Doctors urge vaccines for kids as Arizona's COVID-19 vaccination rate lags
More Arizona doctors are appealing to the public to get vaccinated and take other precautions to limit the spread of COVID-19.
“Only one sick person at a holiday gathering can make many others sick," said Dr. Kara Geren, an emergency room doctor from Scottsdale. "I have seen COVID-19 ravage families, leaving children without parents and grandparents, or putting children in the hospital for months. Getting adults and children vaccinated for COVID-19 is our best path out of this pandemic.”
Geren, and other doctors with the group Committee to Protect Health Care, held a call with reporters Tuesday to urge more Arizonans to get vaccinated. Unvaccinated people are far more likely to need hospitalization and Arizona’s vaccination rate remains below the national average.

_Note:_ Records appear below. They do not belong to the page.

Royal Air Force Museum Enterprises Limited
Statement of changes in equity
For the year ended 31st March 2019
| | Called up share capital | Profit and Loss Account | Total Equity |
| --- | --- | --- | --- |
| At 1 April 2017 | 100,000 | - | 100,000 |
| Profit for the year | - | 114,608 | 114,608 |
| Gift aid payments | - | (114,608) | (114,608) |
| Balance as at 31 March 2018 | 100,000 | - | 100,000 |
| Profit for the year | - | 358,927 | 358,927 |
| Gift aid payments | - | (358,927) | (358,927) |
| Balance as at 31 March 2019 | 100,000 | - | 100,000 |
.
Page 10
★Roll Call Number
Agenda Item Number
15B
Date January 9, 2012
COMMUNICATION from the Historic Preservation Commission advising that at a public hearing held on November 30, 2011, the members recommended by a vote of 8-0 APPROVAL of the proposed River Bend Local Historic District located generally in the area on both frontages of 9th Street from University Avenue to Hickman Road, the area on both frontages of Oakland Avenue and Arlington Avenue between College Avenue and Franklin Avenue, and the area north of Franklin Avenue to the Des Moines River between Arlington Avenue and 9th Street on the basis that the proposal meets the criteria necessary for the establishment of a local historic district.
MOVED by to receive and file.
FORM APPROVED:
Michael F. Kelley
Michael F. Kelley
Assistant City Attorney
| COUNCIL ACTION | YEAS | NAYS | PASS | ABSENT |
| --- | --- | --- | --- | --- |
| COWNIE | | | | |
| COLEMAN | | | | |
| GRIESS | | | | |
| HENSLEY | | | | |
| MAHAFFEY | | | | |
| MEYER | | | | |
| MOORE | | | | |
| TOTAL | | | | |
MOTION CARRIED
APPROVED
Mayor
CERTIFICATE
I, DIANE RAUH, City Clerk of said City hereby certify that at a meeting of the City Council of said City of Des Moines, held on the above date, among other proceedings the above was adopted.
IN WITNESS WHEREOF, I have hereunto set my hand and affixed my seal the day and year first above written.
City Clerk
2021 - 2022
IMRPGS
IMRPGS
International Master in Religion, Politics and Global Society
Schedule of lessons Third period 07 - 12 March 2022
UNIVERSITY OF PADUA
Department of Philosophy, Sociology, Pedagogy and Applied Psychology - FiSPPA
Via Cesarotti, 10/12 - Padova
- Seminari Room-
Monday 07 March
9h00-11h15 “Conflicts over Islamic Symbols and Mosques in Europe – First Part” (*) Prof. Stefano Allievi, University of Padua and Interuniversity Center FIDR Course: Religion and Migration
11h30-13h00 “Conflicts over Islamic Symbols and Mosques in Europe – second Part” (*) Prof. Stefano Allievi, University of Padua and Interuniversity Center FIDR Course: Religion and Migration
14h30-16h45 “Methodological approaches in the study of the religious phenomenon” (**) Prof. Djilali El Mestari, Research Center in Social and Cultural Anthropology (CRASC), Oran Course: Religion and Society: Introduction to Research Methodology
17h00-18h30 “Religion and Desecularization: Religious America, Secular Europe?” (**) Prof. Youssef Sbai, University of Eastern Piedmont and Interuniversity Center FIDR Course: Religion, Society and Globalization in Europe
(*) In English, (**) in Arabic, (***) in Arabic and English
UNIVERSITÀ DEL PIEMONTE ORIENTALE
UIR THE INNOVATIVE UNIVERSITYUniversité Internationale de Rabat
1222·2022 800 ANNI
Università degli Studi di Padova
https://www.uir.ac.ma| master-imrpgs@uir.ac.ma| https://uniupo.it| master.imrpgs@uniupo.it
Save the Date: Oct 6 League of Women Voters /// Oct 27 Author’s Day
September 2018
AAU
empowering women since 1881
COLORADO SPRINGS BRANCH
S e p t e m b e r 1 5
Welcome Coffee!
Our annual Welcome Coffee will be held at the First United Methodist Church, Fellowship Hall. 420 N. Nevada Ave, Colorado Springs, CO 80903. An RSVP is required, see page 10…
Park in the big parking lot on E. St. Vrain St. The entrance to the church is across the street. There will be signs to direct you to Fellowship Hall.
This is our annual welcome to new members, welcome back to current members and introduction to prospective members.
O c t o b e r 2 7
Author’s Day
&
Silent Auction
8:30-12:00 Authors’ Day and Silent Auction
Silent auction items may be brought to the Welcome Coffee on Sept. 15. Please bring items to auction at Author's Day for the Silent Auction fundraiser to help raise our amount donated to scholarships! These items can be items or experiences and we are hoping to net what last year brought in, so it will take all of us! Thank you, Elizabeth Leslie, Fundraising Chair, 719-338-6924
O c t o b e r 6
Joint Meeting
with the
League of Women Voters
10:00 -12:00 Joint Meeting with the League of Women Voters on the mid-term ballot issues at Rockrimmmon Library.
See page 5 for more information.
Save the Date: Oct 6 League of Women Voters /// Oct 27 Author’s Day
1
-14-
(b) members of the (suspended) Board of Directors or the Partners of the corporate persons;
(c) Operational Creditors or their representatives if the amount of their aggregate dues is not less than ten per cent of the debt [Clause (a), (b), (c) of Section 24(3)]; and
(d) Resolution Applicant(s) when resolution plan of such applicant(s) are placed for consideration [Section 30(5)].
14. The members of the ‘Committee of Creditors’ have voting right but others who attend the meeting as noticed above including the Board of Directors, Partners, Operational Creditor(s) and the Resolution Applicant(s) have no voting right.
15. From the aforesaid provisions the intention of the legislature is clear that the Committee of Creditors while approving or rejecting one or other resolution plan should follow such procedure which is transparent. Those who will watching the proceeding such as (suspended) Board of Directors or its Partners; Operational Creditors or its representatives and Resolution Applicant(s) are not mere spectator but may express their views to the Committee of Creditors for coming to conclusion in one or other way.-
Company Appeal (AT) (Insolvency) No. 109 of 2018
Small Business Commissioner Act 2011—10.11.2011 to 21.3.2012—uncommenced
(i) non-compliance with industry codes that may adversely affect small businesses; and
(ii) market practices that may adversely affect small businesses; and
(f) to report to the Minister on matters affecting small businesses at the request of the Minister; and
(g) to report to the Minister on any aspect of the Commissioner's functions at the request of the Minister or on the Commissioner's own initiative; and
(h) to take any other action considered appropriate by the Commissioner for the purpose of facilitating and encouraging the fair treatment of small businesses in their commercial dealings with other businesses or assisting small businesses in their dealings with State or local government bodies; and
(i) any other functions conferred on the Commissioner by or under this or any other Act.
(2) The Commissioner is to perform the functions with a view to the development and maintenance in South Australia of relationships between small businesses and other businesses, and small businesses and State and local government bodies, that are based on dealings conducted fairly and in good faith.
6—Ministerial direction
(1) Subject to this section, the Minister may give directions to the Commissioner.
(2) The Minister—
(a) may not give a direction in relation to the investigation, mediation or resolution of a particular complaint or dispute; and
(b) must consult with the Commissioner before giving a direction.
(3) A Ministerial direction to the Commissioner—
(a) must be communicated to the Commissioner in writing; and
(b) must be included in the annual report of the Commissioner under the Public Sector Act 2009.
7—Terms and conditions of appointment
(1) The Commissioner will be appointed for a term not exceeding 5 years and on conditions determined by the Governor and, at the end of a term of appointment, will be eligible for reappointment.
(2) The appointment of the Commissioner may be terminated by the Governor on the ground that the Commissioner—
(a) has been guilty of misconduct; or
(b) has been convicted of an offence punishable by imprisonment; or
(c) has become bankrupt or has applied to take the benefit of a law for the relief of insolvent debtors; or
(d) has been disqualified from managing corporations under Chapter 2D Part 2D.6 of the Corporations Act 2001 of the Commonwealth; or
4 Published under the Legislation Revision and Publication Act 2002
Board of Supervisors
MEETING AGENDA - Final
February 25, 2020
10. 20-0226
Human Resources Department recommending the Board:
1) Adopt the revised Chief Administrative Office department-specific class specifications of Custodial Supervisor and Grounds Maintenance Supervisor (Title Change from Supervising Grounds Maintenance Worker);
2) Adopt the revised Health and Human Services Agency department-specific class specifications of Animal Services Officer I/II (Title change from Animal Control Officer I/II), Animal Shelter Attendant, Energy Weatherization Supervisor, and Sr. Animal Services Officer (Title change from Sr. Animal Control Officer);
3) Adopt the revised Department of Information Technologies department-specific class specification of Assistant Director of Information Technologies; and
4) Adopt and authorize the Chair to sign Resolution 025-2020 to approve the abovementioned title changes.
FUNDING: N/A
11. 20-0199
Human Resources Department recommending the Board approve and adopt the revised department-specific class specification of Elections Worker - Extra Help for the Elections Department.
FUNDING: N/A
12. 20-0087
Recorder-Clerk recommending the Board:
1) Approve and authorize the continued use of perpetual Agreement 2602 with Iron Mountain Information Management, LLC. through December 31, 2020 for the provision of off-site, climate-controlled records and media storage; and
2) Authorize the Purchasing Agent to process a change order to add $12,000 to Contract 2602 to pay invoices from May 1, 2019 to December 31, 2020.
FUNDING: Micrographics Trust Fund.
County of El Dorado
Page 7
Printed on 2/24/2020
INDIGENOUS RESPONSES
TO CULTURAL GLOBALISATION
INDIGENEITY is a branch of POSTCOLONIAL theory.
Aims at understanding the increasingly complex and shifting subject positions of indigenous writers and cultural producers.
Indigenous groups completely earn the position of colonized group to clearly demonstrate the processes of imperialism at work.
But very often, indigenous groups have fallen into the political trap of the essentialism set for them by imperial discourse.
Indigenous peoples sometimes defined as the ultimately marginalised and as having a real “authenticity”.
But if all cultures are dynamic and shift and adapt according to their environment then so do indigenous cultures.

Arizona has recently been averaging nearly 4,000 COVID-19 infections per day at a time when the state's hospital ICU beds are already 94% full. Geren said, recently, she's seen patients waiting hours for emergency care as hospitals become increasingly crowded.
“Just yesterday during my shift in the emergency department, I cared for so many patients with COVID-19 that I lost count. Arizona hospitals are rapidly running out of capacity in this new COVID-19 surge," Geren said.
Geren said one of the best ways to improve the state's vaccination rate will be to get more children immunized, now that vaccines are available to children ages 5-to-11. Geren said the vaccines are safe for kids. She said she got her own 6-year-old daughter vaccinated as soon as the shots were available.